Dawn came before he grew satisfied with his fire-stack, and the sun rose to noon before the fire raged so hot he could stand no nearer than ten feet. He used half a gallon of diesel to start it burning. He sat in the rocking chair and watched it burn, and must have fallen asleep, because the generator kicked on and woke him.

Amalie appeared through the glass in the hallway, her hand on the generator switch, gazing away from him as if he were too bright to stare into. He stood, stepped to the door, and tugged on it. He knocked for her to unlock it, but she ignored him. She flicked on the television to its blue screen, and stalked into the den.

Edwin fell into the rocking chair with the shotgun across his lap. The sun rested low over the trees, maybe an hour of daylight left, and the shadows grew long and gray as he napped. He closed his eyes, but the smell and crackle of the fire chased away sleep anytime it approached. Relenting to the uselessness of sleep, he opened his eyes and let them burn with the smoke as it wafted over the cabin.

The bodies smoldered beneath the fire. They became charred, hideous things, rank and vile as their flesh cooked to black and peeled from the bone. Whatever humanity they possessed burned away until they became
things
. Edwin forced himself to watch the transformation as his penance for not knowing the right thing to do, if such a choice existed.

He hung his head, slunk into the forest and dragged more limbs to the fire. He stacked them haphazardly, allowing the fire to form a wide ring of sterilized ash in the driveway’s gravel. Maybe he would burn the underbrush between here and Dale’s truck.

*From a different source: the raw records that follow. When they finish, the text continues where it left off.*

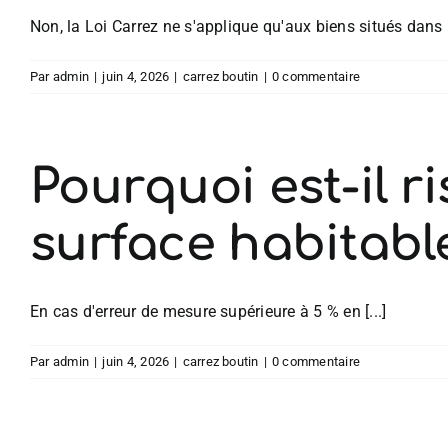
Non, la Loi Carrez ne s'applique qu'aux biens situés dans [.
Par
admin
|
juin 4, 2026
|
carrez boutin
|
0 commentaire
Pourquoi est-il 
surface habitabl
En cas d'erreur de mesure supérieure à 5 % en [...]
Par
admin
|
juin 4, 2026
|
carrez boutin
|
0 commentaire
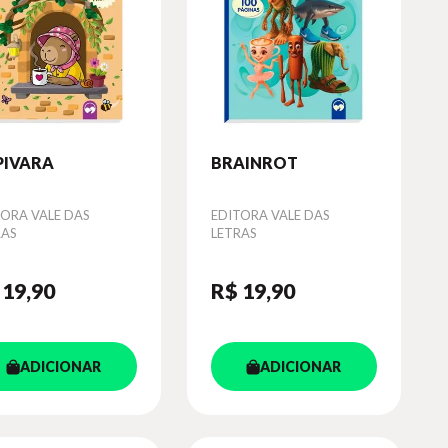
PIVARA
BRAINROT
or
TORA VALE DAS
Autor
EDITORA VALE DAS
RAS
LETRAS
 19
,90
R$ 19
,90
ADICIONAR
ADICIONAR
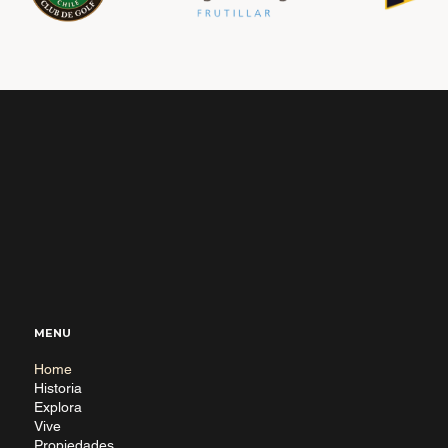
MENU
Home
Historia
Explora
Vive
Propiedades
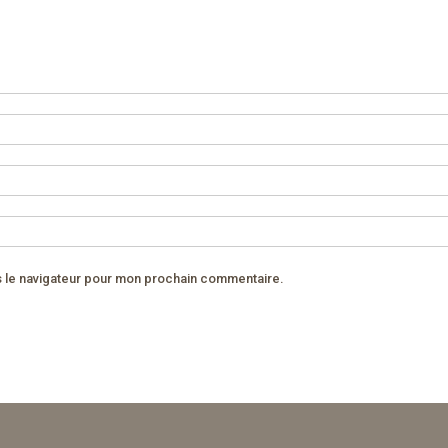
s le navigateur pour mon prochain commentaire.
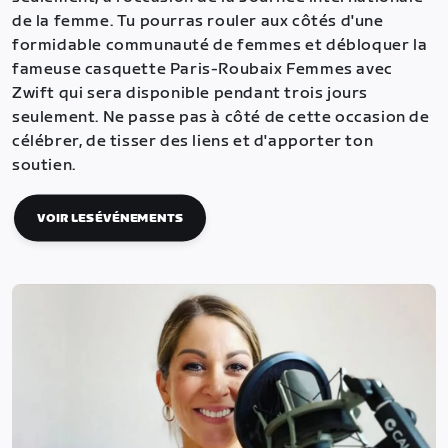
de la femme. Tu pourras rouler aux côtés d'une
formidable communauté de femmes et débloquer la
fameuse casquette Paris-Roubaix Femmes avec
Zwift qui sera disponible pendant trois jours
seulement. Ne passe pas à côté de cette occasion de
célébrer, de tisser des liens et d'apporter ton
soutien.
VOIR LES ÉVÉNEMENTS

Maybe he would burn Dale’s truck.

He crept to the window and watched his family as they huddled around the television. Amalie flipped through the channels, displaying the same blue-screen message and presidential seal they had been seeing for days. She flicked off the television and tossed the remote onto the coffee table. She made a point of ignoring Edwin as she padded through the hallway toward him and the generator switch. “Amalie,” he said.

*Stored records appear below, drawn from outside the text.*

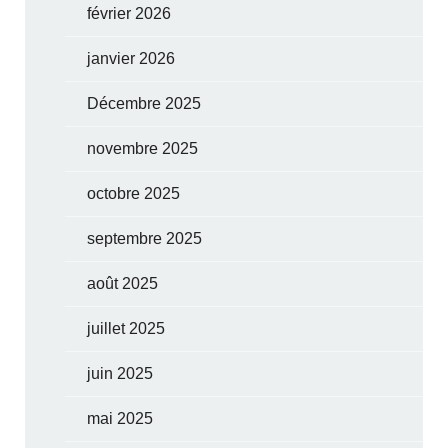
février 2026
janvier 2026
Décembre 2025
novembre 2025
octobre 2025
septembre 2025
août 2025
juillet 2025
juin 2025
mai 2025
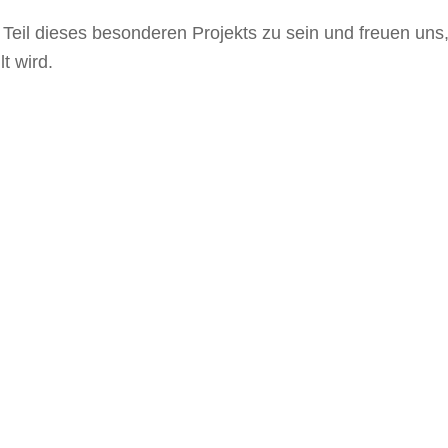
 Teil dieses besonderen Projekts zu sein und freuen un
t wird.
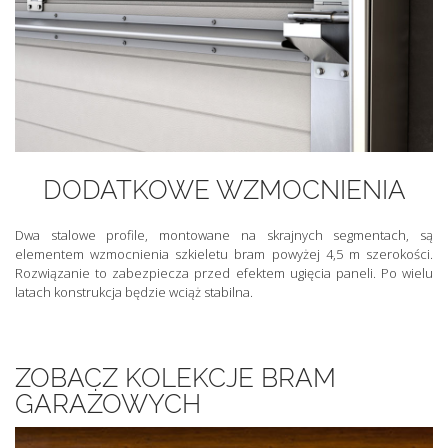
DODATKOWE WZMOCNIENIA
Dwa stalowe profile, montowane na skrajnych segmentach, są
elementem wzmocnienia szkieletu bram powyżej 4,5 m szerokości.
Rozwiązanie to zabezpiecza przed efektem ugięcia paneli. Po wielu
latach konstrukcja będzie wciąż stabilna.
ZOBACZ KOLEKCJE BRAM
GARAŻOWYCH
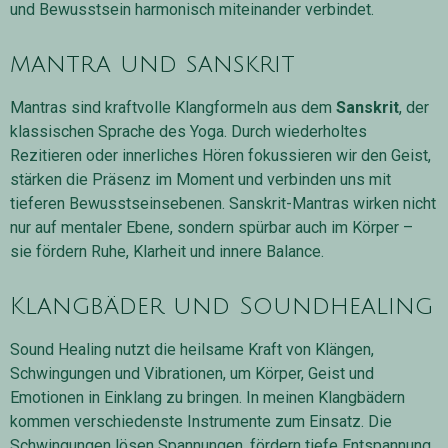
und Bewusstsein harmonisch miteinander verbindet.
mantra und sanskrit
Mantras sind kraftvolle Klangformeln aus dem
Sanskrit
, der
klassischen Sprache des Yoga. Durch wiederholtes
Rezitieren oder innerliches Hören fokussieren wir den Geist,
stärken die Präsenz im Moment und verbinden uns mit
tieferen Bewusstseinsebenen. Sanskrit-Mantras wirken nicht
nur auf mentaler Ebene, sondern spürbar auch im Körper –
sie fördern Ruhe, Klarheit und innere Balance.
Klangbäder und Soundhealing
Sound Healing nutzt die heilsame Kraft von Klängen,
Schwingungen und Vibrationen, um Körper, Geist und
Emotionen in Einklang zu bringen. In meinen Klangbädern
kommen verschiedenste Instrumente zum Einsatz. Die
Schwingungen lösen Spannungen, fördern tiefe Entspannung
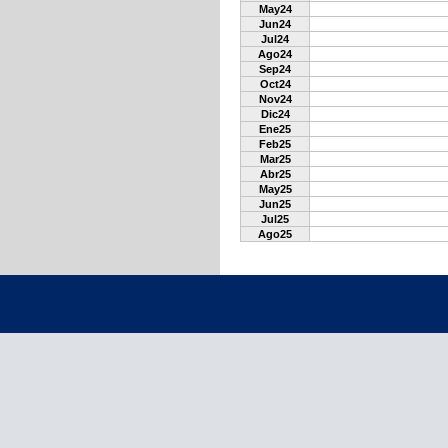
May24
Jun24
Jul24
Ago24
Sep24
Oct24
Nov24
Dic24
Ene25
Feb25
Mar25
Abr25
May25
Jun25
Jul25
Ago25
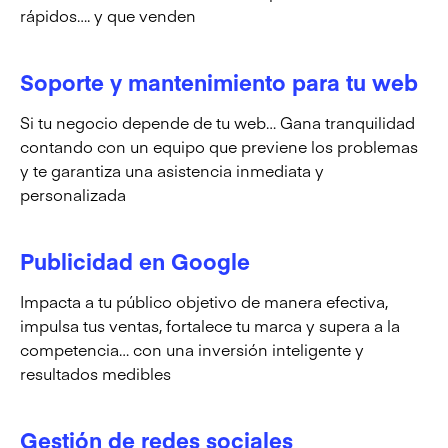
rápidos…. y que venden
Soporte y mantenimiento para tu web
Si tu negocio depende de tu web… Gana tranquilidad
contando con un equipo que previene los problemas
y te garantiza una asistencia inmediata y
personalizada
Publicidad en Google
Impacta a tu público objetivo de manera efectiva,
impulsa tus ventas, fortalece tu marca y supera a la
competencia… con una inversión inteligente y
resultados medibles
Gestión de redes sociales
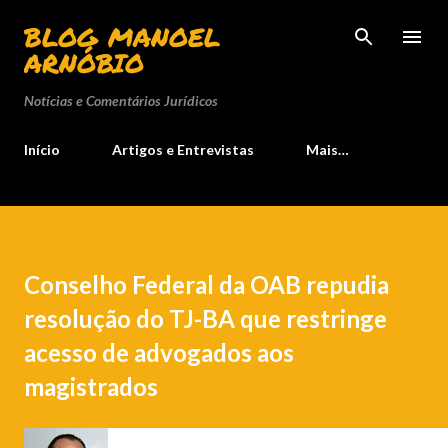
Pular para o conteúdo principal
BLOG MANOEL
ARNÓBIO
Notícias e Comentários Jurídicos
Início
Artigos e Entrevistas
Mais…
Conselho Federal da OAB repudia
resolução do TJ-BA que restringe
acesso de advogados aos
magistrados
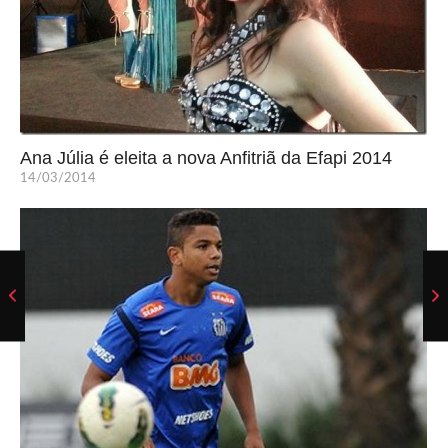
Ana Júlia é eleita a nova Anfitriã da Efapi 2014
14/03/2014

She swiped the generator switch and put her back to him. The generator and Edwin both fell silent. Since he had no food, he walked to the hose behind the cabin and drank from it. The well water tasted earthy with a chewy grit to it. He paced the cabin perimeter searching for footprints, and found a few which were either new or missed. He squatted and touched the print.

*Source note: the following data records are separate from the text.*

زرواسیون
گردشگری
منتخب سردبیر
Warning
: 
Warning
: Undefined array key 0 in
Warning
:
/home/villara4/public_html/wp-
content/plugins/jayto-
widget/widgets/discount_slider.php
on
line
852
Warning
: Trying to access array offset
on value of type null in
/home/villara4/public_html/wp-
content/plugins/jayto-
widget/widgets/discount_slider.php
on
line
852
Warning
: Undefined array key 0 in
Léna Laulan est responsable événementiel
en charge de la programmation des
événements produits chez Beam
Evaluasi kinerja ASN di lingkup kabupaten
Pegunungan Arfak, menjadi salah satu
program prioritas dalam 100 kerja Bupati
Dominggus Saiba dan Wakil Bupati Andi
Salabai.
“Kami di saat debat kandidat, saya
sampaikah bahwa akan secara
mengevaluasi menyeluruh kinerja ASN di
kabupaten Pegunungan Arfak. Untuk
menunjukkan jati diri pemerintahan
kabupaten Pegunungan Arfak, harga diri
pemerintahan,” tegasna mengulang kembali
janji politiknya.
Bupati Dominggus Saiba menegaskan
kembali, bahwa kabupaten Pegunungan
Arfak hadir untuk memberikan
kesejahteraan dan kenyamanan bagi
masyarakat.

As dusk fell and his bonfire grew hotter, he scanned the driveway, past Dale’s truck and down to the mountain road. Dale’s tracks were drying into hard-edged ruts. Edwin followed the tracks with his eyes down the mountainside, into the trees, around a bend until they disappeared.

He knelt and touched the ruts. Where Dale’s truck tracks angled into his driveway, a fresh set pressed them flat and kept rolling up the hill. Edwin listened, heard nothing higher up. He hiked a hundred yards following the new tracks, checking for another driveway, but the tread-marks wound ever upward. Someone had made it this far and kept going, probably to another cabin. His own cabin was not visible from the road, but the driveway formed a scar leading right to them.

Edwin returned to his driveway and wiped away Dale’s tracks. He threw brush and limbs across the entrance and spread leaves and pine needles along the roadside. If he had done this sooner, maybe Dale would have missed the cabin. They would have kept driving up, camped on the road and let become whatever would become of them. Maybe that was the right thing, and he screwed it up.

Darkness overcame him as he labored, but at the end he stood in the middle of the road and inspected his work. He would need to do more tomorrow.